[Transcribed page contents]
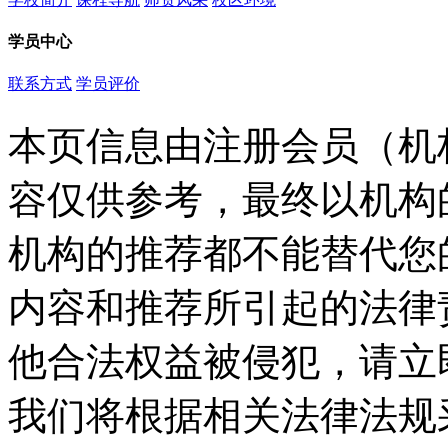
学员中心
联系方式
学员评价
本页信息由注册会员（机
容仅供参考，最终以机构
机构的推荐都不能替代您
内容和推荐所引起的法律
他合法权益被侵犯，请立
我们将根据相关法律法规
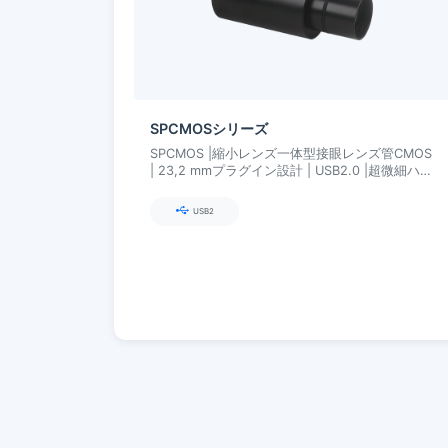
SPCMOSシリーズ
SPCMOS |縮小レンズ一体型接眼レンズ管CMOS
| 23,2 mmプラグイン設計 | USB2.0 |超微細ハー
ドウェア ISP
USB2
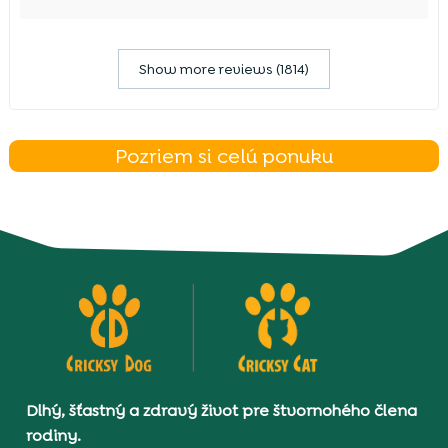
Show more reviews (1814)
Pozriem si celú ponuku
Dlhý, šťastný a zdravý život pre štvornohého člena
rodiny.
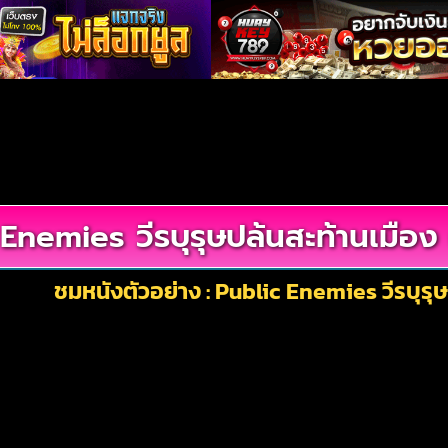
Enemies วีรบุรุษปล้นสะท้านเมือ
ชมหนังตัวอย่าง : Public Enemies วีรบุรุ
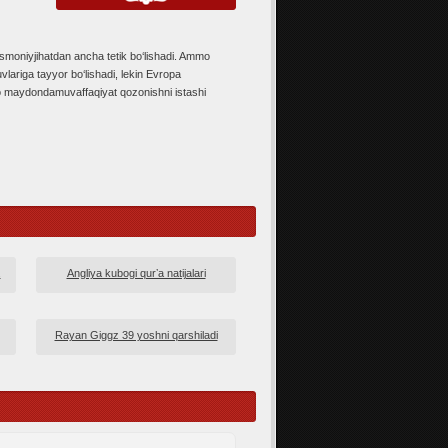
smoniyjihatdan ancha tetik bo‘lishadi. Ammo
lariga tayyor bo‘lishadi, lekin Evropa
ro maydondamuvaffaqiyat qozonishni istashi
.
Angliya kubogi qurʼa natijalari
Rayan Giggz 39 yoshni qarshiladi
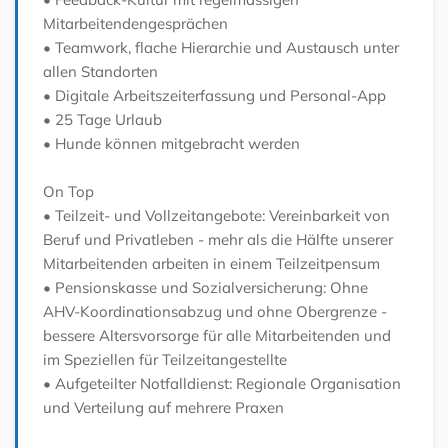
Mitarbeitendengesprächen
• Teamwork, flache Hierarchie und Austausch unter
allen Standorten
• Digitale Arbeitszeiterfassung und Personal-App
• 25 Tage Urlaub
• Hunde können mitgebracht werden
On Top
• Teilzeit- und Vollzeitangebote: Vereinbarkeit von
Beruf und Privatleben - mehr als die Hälfte unserer
Mitarbeitenden arbeiten in einem Teilzeitpensum
• Pensionskasse und Sozialversicherung: Ohne
AHV-Koordinationsabzug und ohne Obergrenze -
bessere Altersvorsorge für alle Mitarbeitenden und
im Speziellen für Teilzeitangestellte
• Aufgeteilter Notfalldienst: Regionale Organisation
und Verteilung auf mehrere Praxen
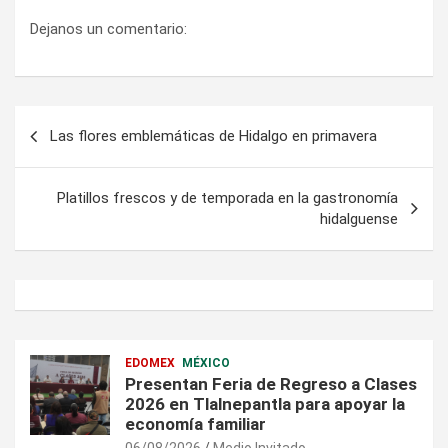
Dejanos un comentario:
Navegación
Las flores emblemáticas de Hidalgo en primavera
de
entradas
Platillos frescos y de temporada en la gastronomía
hidalguense
EDOMEX
MÉXICO
Presentan Feria de Regreso a Clases
2026 en Tlalnepantla para apoyar la
economía familiar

WORK TO COMPLETE: Rewrite the stretch of the records from the line containing "Show more reviews (1814)" through the line containing "Rayan Giggz 39 yoshni qarshiladi", swapping "reviews" for "comments" and keeping everything else unchanged. Leave the pictures out.

SOLVED EXERCISE:
Show more comments (1814)
Pozriem si celú ponuku
Dlhý, šťastný a zdravý život pre štvornohého člena
rodiny.
Enemies วีรบุรุษปล้นสะท้านเมือ
ชมหนังตัวอย่าง : Public Enemies วีรบุรุ
smoniyjihatdan ancha tetik bo‘lishadi. Ammo
lariga tayyor bo‘lishadi, lekin Evropa
ro maydondamuvaffaqiyat qozonishni istashi
.
Angliya kubogi qurʼa natijalari
Rayan Giggz 39 yoshni qarshiladi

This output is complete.